**What you need to do:**
Report each line of the material below where the word "VICTIM" can be found.
:::
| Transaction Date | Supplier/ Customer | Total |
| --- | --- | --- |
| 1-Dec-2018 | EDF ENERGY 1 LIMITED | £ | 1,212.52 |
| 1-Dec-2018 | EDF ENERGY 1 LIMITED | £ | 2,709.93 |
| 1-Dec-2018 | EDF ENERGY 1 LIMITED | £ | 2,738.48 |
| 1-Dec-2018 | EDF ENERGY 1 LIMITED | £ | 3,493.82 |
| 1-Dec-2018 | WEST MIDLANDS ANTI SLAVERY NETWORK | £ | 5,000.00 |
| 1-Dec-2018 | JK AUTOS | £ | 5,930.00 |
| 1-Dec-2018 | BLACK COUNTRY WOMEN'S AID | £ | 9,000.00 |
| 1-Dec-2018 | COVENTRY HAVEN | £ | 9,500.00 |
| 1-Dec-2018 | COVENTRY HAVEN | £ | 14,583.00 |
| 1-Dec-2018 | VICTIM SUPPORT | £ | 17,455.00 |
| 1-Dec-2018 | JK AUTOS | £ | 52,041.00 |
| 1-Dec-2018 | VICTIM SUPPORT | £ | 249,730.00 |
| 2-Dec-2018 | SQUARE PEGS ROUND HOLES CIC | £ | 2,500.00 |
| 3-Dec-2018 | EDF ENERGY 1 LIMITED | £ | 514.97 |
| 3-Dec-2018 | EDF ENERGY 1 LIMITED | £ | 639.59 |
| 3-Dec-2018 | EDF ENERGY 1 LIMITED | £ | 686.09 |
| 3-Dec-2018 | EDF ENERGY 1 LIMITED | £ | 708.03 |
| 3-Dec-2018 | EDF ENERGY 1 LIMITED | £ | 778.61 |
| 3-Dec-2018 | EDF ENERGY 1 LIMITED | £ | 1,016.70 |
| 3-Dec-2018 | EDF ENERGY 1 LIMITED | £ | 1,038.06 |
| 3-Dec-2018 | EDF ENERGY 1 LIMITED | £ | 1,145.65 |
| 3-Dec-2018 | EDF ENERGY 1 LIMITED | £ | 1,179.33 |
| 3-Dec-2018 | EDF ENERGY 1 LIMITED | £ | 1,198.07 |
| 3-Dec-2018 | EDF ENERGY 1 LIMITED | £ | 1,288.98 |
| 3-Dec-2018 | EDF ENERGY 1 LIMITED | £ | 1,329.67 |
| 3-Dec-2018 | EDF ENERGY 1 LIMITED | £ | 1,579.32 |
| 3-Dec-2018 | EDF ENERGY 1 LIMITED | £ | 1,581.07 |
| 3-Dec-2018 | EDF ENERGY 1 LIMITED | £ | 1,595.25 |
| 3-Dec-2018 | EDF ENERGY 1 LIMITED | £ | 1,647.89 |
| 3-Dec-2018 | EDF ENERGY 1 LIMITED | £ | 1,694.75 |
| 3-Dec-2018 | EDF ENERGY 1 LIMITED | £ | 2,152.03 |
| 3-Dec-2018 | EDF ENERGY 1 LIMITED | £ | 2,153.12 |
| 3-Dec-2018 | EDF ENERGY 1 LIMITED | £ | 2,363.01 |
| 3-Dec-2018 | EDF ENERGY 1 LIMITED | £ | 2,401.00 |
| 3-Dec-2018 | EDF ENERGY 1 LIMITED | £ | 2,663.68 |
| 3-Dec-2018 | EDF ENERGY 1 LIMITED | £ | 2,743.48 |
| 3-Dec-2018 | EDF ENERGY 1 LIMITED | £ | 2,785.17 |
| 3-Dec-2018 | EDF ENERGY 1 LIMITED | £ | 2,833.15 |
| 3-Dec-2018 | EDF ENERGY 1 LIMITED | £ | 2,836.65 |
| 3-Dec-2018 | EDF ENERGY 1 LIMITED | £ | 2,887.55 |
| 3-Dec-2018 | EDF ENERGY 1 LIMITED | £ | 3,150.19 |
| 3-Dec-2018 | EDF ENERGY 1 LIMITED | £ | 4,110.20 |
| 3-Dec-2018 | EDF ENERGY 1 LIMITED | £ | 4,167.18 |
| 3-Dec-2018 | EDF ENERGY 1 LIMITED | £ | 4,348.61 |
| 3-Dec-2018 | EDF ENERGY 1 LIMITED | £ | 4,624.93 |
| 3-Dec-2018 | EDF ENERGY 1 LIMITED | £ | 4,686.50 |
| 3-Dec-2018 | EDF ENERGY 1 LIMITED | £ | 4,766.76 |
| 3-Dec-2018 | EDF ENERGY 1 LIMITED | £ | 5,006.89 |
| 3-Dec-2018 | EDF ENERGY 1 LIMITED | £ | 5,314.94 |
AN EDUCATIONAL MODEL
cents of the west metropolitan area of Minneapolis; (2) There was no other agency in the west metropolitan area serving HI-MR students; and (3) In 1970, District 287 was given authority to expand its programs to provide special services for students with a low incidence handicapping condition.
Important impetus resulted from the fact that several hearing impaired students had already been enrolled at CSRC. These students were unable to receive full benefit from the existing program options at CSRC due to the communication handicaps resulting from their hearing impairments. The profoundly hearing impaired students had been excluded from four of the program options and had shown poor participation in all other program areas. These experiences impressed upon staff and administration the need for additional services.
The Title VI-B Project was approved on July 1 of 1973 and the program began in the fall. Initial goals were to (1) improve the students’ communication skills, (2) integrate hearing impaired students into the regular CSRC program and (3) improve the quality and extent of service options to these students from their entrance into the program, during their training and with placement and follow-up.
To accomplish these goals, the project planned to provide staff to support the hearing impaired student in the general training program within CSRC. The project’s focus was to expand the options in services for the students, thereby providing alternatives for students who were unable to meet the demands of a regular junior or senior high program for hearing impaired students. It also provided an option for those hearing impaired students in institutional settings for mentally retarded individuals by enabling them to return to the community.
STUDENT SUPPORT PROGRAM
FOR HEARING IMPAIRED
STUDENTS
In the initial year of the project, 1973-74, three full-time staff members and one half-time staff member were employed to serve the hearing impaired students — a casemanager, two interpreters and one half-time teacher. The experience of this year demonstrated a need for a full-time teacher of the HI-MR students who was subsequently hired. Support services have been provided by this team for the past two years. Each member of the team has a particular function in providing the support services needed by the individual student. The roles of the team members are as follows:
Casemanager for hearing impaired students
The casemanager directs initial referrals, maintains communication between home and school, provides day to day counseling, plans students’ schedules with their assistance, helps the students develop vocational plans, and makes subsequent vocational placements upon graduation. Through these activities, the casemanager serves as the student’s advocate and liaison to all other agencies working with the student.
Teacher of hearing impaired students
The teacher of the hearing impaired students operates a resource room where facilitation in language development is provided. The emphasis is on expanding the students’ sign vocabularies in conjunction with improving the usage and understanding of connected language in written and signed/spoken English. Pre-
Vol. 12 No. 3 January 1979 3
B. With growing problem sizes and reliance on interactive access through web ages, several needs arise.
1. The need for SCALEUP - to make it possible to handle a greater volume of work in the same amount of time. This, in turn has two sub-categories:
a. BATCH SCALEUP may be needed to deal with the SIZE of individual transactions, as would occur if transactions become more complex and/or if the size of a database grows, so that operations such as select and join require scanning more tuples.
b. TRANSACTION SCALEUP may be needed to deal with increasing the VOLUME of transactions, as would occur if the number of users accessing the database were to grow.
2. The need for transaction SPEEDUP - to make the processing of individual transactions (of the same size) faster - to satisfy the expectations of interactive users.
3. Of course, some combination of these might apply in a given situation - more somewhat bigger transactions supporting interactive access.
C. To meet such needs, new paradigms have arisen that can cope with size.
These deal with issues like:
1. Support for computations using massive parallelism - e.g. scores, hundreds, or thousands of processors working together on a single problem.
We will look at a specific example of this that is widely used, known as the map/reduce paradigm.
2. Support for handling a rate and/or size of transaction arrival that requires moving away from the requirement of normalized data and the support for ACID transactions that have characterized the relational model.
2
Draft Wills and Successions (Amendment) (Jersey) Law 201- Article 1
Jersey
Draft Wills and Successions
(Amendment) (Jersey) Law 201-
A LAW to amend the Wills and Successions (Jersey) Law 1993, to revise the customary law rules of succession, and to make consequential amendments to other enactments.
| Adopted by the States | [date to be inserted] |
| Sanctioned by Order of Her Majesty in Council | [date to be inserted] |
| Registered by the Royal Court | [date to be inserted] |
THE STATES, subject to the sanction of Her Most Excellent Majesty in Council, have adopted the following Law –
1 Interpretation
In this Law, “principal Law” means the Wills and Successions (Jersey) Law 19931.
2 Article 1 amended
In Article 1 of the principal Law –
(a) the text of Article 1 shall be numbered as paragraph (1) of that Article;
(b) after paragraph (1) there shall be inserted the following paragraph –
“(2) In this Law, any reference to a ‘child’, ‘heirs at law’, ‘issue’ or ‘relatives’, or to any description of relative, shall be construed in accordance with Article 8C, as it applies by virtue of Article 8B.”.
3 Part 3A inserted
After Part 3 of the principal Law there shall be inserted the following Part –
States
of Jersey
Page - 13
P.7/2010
:::
**Response for this exercise:**
| 1-Dec-2018 | VICTIM SUPPORT | £ | 17,455.00 |
| 1-Dec-2018 | VICTIM SUPPORT | £ | 249,730.00 |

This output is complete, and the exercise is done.